__DIRECTIONS__
The answer should be a faithful retyping of the records that follow, pictures excluded.

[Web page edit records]
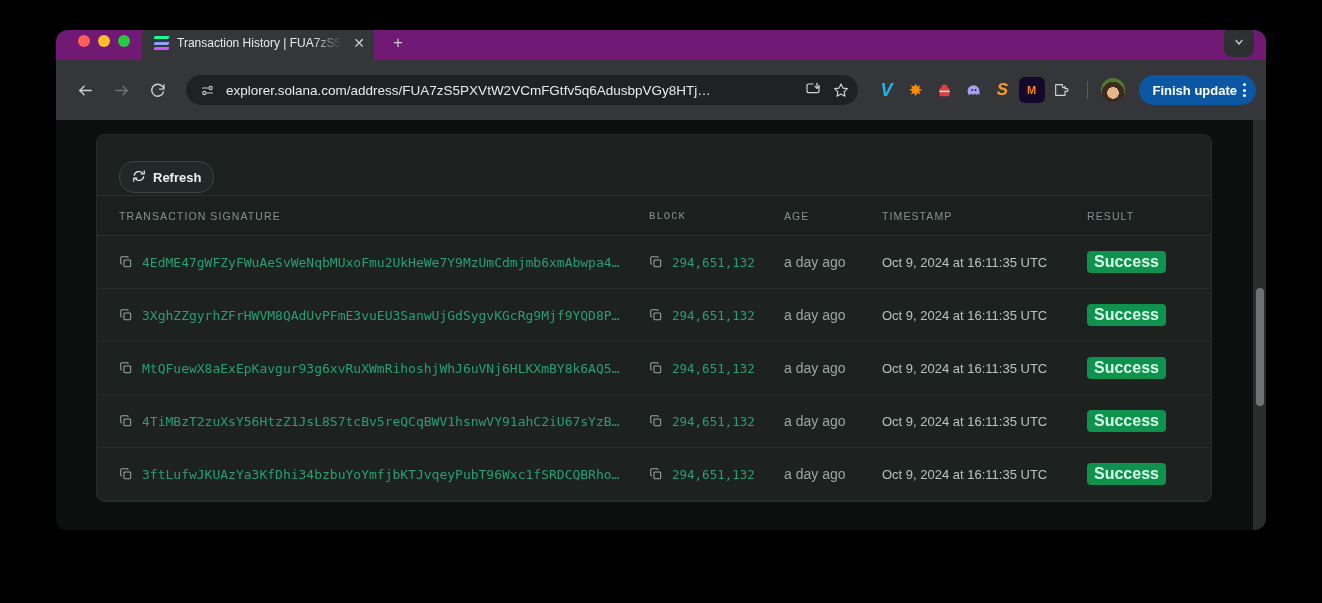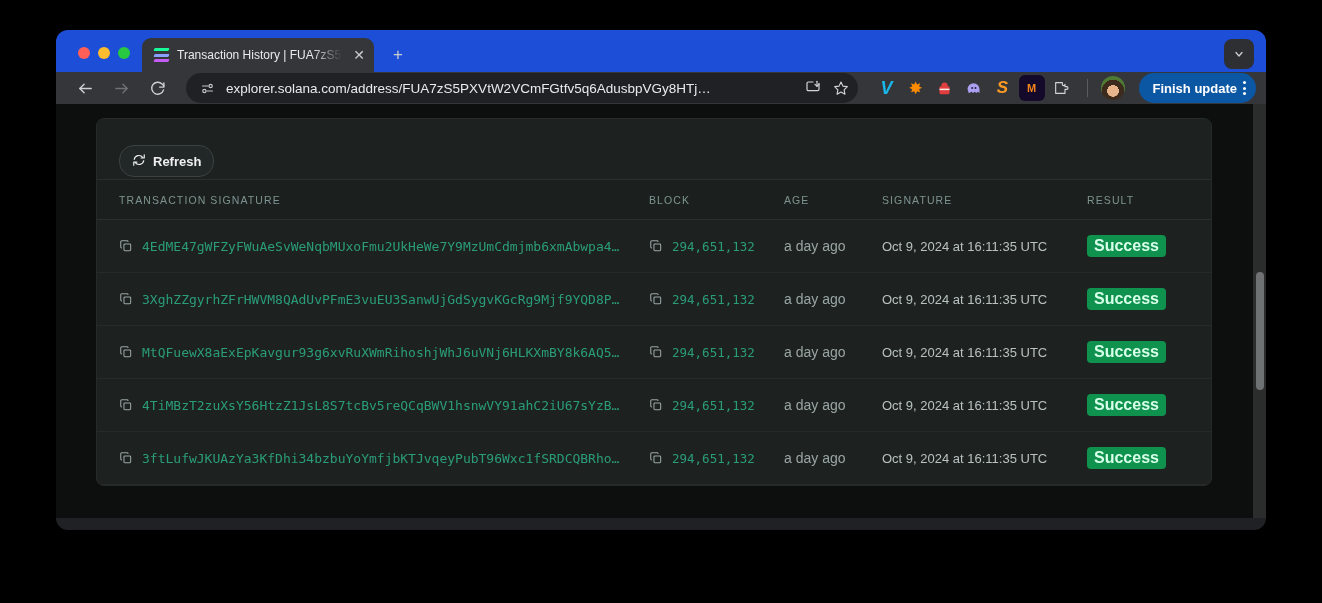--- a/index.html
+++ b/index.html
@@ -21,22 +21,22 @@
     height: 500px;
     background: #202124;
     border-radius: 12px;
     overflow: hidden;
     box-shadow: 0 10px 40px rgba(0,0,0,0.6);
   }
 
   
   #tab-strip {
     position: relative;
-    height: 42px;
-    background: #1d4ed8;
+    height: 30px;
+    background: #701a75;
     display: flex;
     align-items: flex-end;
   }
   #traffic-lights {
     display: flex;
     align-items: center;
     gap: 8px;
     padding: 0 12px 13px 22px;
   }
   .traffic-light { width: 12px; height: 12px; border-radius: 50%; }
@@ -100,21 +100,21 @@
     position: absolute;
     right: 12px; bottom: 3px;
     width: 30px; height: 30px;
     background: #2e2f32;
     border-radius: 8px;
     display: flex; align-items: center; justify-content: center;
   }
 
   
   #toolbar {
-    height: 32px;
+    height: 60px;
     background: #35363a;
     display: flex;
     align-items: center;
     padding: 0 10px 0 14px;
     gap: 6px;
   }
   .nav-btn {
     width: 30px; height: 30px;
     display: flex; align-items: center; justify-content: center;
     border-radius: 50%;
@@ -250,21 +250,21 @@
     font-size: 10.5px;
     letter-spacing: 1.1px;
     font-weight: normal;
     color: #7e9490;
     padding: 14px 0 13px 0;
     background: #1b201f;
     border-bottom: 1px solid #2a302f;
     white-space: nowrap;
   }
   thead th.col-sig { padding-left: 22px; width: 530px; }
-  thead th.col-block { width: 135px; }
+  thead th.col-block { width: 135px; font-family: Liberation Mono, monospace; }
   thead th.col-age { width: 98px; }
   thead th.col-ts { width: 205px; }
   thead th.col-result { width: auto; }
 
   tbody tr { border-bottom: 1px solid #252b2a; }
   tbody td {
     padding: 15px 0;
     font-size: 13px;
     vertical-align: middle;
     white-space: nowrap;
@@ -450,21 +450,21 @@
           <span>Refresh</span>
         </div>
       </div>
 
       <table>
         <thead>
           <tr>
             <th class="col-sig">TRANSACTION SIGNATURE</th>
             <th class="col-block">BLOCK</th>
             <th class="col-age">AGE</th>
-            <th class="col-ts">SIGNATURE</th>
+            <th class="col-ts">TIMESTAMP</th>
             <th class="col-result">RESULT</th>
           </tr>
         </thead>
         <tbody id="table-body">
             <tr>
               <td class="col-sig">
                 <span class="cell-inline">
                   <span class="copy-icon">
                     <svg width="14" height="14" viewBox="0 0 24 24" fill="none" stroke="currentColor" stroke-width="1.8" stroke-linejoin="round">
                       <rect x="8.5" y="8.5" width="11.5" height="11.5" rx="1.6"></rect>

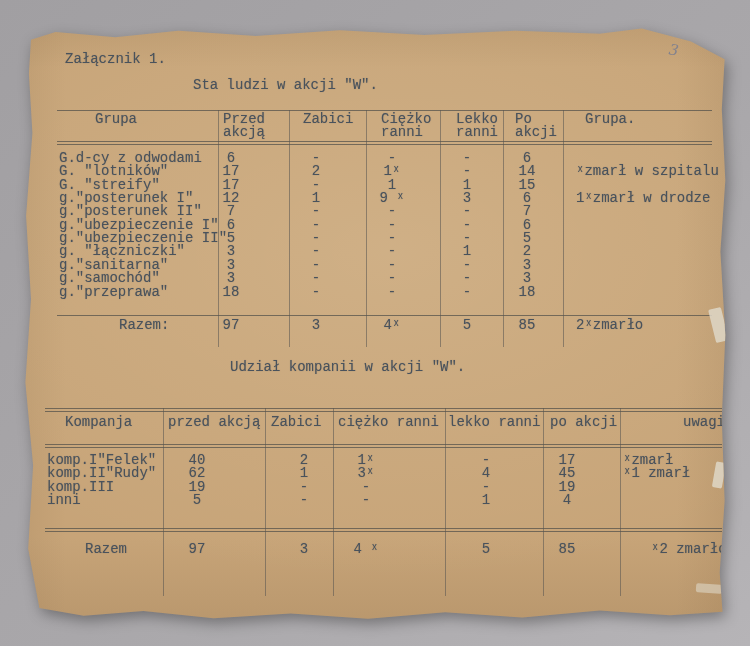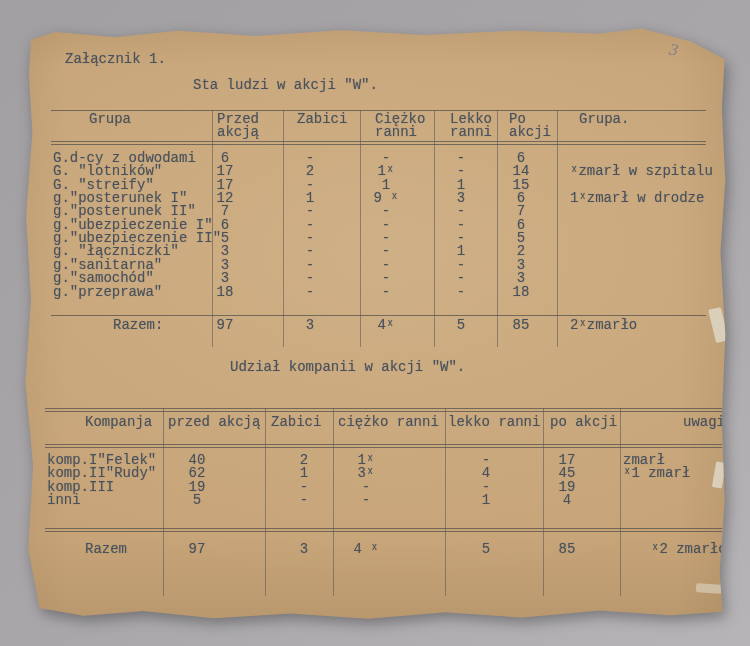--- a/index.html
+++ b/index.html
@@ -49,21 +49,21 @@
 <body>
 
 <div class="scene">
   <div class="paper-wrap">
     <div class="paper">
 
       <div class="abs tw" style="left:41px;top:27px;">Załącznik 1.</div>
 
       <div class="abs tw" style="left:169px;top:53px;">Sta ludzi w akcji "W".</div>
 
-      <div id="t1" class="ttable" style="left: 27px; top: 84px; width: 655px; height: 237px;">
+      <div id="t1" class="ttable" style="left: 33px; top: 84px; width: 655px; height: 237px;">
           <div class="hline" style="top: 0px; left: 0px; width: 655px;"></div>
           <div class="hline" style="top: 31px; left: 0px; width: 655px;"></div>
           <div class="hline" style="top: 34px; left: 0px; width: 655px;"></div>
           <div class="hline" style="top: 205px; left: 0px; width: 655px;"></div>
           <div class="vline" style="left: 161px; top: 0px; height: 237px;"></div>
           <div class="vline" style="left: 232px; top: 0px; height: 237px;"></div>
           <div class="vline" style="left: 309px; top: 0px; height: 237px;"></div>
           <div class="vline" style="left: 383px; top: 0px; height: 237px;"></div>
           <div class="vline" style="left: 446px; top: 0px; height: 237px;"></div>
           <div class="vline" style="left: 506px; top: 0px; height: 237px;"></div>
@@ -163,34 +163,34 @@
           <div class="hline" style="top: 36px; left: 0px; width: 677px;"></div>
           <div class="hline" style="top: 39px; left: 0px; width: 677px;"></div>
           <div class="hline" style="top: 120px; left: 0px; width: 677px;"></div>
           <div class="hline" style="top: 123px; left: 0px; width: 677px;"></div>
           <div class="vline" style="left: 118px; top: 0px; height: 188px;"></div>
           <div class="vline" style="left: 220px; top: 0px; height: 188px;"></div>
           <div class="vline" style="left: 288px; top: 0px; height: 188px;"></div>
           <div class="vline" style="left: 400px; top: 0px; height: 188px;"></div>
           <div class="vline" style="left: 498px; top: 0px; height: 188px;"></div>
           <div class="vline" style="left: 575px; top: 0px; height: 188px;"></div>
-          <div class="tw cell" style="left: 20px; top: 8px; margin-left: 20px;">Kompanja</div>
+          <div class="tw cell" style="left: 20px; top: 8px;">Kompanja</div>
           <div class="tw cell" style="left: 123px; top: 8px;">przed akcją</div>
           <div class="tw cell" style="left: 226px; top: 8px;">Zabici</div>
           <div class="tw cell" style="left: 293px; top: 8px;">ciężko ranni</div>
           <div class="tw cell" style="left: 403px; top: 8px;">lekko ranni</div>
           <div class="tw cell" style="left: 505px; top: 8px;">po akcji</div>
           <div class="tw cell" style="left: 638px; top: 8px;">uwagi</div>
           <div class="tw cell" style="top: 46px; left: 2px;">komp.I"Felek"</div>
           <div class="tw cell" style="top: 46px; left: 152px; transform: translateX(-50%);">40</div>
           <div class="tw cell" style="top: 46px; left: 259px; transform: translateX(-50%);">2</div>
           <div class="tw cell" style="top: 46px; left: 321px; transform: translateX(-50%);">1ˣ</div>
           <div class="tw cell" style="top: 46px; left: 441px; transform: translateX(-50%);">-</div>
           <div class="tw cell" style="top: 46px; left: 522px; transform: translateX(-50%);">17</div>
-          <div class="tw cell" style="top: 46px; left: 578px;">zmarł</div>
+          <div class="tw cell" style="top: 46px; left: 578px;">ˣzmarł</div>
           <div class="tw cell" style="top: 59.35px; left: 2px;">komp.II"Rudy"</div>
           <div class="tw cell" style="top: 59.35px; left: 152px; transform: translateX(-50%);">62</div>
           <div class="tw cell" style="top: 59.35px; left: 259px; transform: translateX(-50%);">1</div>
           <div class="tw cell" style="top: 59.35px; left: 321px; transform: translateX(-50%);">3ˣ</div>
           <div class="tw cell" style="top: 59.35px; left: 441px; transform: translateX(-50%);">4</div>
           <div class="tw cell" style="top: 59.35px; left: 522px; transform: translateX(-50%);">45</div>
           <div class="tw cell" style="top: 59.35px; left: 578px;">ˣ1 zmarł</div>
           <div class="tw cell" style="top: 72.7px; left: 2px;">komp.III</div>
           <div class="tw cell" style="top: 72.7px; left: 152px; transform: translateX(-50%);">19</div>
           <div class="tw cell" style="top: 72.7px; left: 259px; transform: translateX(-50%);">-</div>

__WRITTEN REPLY__
--- a/index.html
+++ b/index.html
@@ -21,22 +21,22 @@
     height: 500px;
     background: #202124;
     border-radius: 12px;
     overflow: hidden;
     box-shadow: 0 10px 40px rgba(0,0,0,0.6);
   }
 
   
   #tab-strip {
     position: relative;
-    height: 42px;
-    background: #1d4ed8;
+    height: 30px;
+    background: #701a75;
     display: flex;
     align-items: flex-end;
   }
   #traffic-lights {
     display: flex;
     align-items: center;
     gap: 8px;
     padding: 0 12px 13px 22px;
   }
   .traffic-light { width: 12px; height: 12px; border-radius: 50%; }
@@ -100,21 +100,21 @@
     position: absolute;
     right: 12px; bottom: 3px;
     width: 30px; height: 30px;
     background: #2e2f32;
     border-radius: 8px;
     display: flex; align-items: center; justify-content: center;
   }
 
   
   #toolbar {
-    height: 32px;
+    height: 60px;
     background: #35363a;
     display: flex;
     align-items: center;
     padding: 0 10px 0 14px;
     gap: 6px;
   }
   .nav-btn {
     width: 30px; height: 30px;
     display: flex; align-items: center; justify-content: center;
     border-radius: 50%;
@@ -250,21 +250,21 @@
     font-size: 10.5px;
     letter-spacing: 1.1px;
     font-weight: normal;
     color: #7e9490;
     padding: 14px 0 13px 0;
     background: #1b201f;
     border-bottom: 1px solid #2a302f;
     white-space: nowrap;
   }
   thead th.col-sig { padding-left: 22px; width: 530px; }
-  thead th.col-block { width: 135px; }
+  thead th.col-block { width: 135px; font-family: Liberation Mono, monospace; }
   thead th.col-age { width: 98px; }
   thead th.col-ts { width: 205px; }
   thead th.col-result { width: auto; }
 
   tbody tr { border-bottom: 1px solid #252b2a; }
   tbody td {
     padding: 15px 0;
     font-size: 13px;
     vertical-align: middle;
     white-space: nowrap;
@@ -450,21 +450,21 @@
           <span>Refresh</span>
         </div>
       </div>
 
       <table>
         <thead>
           <tr>
             <th class="col-sig">TRANSACTION SIGNATURE</th>
             <th class="col-block">BLOCK</th>
             <th class="col-age">AGE</th>
-            <th class="col-ts">SIGNATURE</th>
+            <th class="col-ts">TIMESTAMP</th>
             <th class="col-result">RESULT</th>
           </tr>
         </thead>
         <tbody id="table-body">
             <tr>
               <td class="col-sig">
                 <span class="cell-inline">
                   <span class="copy-icon">
                     <svg width="14" height="14" viewBox="0 0 24 24" fill="none" stroke="currentColor" stroke-width="1.8" stroke-linejoin="round">
                       <rect x="8.5" y="8.5" width="11.5" height="11.5" rx="1.6"></rect>

--- a/index.html
+++ b/index.html
@@ -49,21 +49,21 @@
 <body>
 
 <div class="scene">
   <div class="paper-wrap">
     <div class="paper">
 
       <div class="abs tw" style="left:41px;top:27px;">Załącznik 1.</div>
 
       <div class="abs tw" style="left:169px;top:53px;">Sta ludzi w akcji "W".</div>
 
-      <div id="t1" class="ttable" style="left: 27px; top: 84px; width: 655px; height: 237px;">
+      <div id="t1" class="ttable" style="left: 33px; top: 84px; width: 655px; height: 237px;">
           <div class="hline" style="top: 0px; left: 0px; width: 655px;"></div>
           <div class="hline" style="top: 31px; left: 0px; width: 655px;"></div>
           <div class="hline" style="top: 34px; left: 0px; width: 655px;"></div>
           <div class="hline" style="top: 205px; left: 0px; width: 655px;"></div>
           <div class="vline" style="left: 161px; top: 0px; height: 237px;"></div>
           <div class="vline" style="left: 232px; top: 0px; height: 237px;"></div>
           <div class="vline" style="left: 309px; top: 0px; height: 237px;"></div>
           <div class="vline" style="left: 383px; top: 0px; height: 237px;"></div>
           <div class="vline" style="left: 446px; top: 0px; height: 237px;"></div>
           <div class="vline" style="left: 506px; top: 0px; height: 237px;"></div>
@@ -163,34 +163,34 @@
           <div class="hline" style="top: 36px; left: 0px; width: 677px;"></div>
           <div class="hline" style="top: 39px; left: 0px; width: 677px;"></div>
           <div class="hline" style="top: 120px; left: 0px; width: 677px;"></div>
           <div class="hline" style="top: 123px; left: 0px; width: 677px;"></div>
           <div class="vline" style="left: 118px; top: 0px; height: 188px;"></div>
           <div class="vline" style="left: 220px; top: 0px; height: 188px;"></div>
           <div class="vline" style="left: 288px; top: 0px; height: 188px;"></div>
           <div class="vline" style="left: 400px; top: 0px; height: 188px;"></div>
           <div class="vline" style="left: 498px; top: 0px; height: 188px;"></div>
           <div class="vline" style="left: 575px; top: 0px; height: 188px;"></div>
-          <div class="tw cell" style="left: 20px; top: 8px; margin-left: 20px;">Kompanja</div>
+          <div class="tw cell" style="left: 20px; top: 8px;">Kompanja</div>
           <div class="tw cell" style="left: 123px; top: 8px;">przed akcją</div>
           <div class="tw cell" style="left: 226px; top: 8px;">Zabici</div>
           <div class="tw cell" style="left: 293px; top: 8px;">ciężko ranni</div>
           <div class="tw cell" style="left: 403px; top: 8px;">lekko ranni</div>
           <div class="tw cell" style="left: 505px; top: 8px;">po akcji</div>
           <div class="tw cell" style="left: 638px; top: 8px;">uwagi</div>
           <div class="tw cell" style="top: 46px; left: 2px;">komp.I"Felek"</div>
           <div class="tw cell" style="top: 46px; left: 152px; transform: translateX(-50%);">40</div>
           <div class="tw cell" style="top: 46px; left: 259px; transform: translateX(-50%);">2</div>
           <div class="tw cell" style="top: 46px; left: 321px; transform: translateX(-50%);">1ˣ</div>
           <div class="tw cell" style="top: 46px; left: 441px; transform: translateX(-50%);">-</div>
           <div class="tw cell" style="top: 46px; left: 522px; transform: translateX(-50%);">17</div>
-          <div class="tw cell" style="top: 46px; left: 578px;">zmarł</div>
+          <div class="tw cell" style="top: 46px; left: 578px;">ˣzmarł</div>
           <div class="tw cell" style="top: 59.35px; left: 2px;">komp.II"Rudy"</div>
           <div class="tw cell" style="top: 59.35px; left: 152px; transform: translateX(-50%);">62</div>
           <div class="tw cell" style="top: 59.35px; left: 259px; transform: translateX(-50%);">1</div>
           <div class="tw cell" style="top: 59.35px; left: 321px; transform: translateX(-50%);">3ˣ</div>
           <div class="tw cell" style="top: 59.35px; left: 441px; transform: translateX(-50%);">4</div>
           <div class="tw cell" style="top: 59.35px; left: 522px; transform: translateX(-50%);">45</div>
           <div class="tw cell" style="top: 59.35px; left: 578px;">ˣ1 zmarł</div>
           <div class="tw cell" style="top: 72.7px; left: 2px;">komp.III</div>
           <div class="tw cell" style="top: 72.7px; left: 152px; transform: translateX(-50%);">19</div>
           <div class="tw cell" style="top: 72.7px; left: 259px; transform: translateX(-50%);">-</div>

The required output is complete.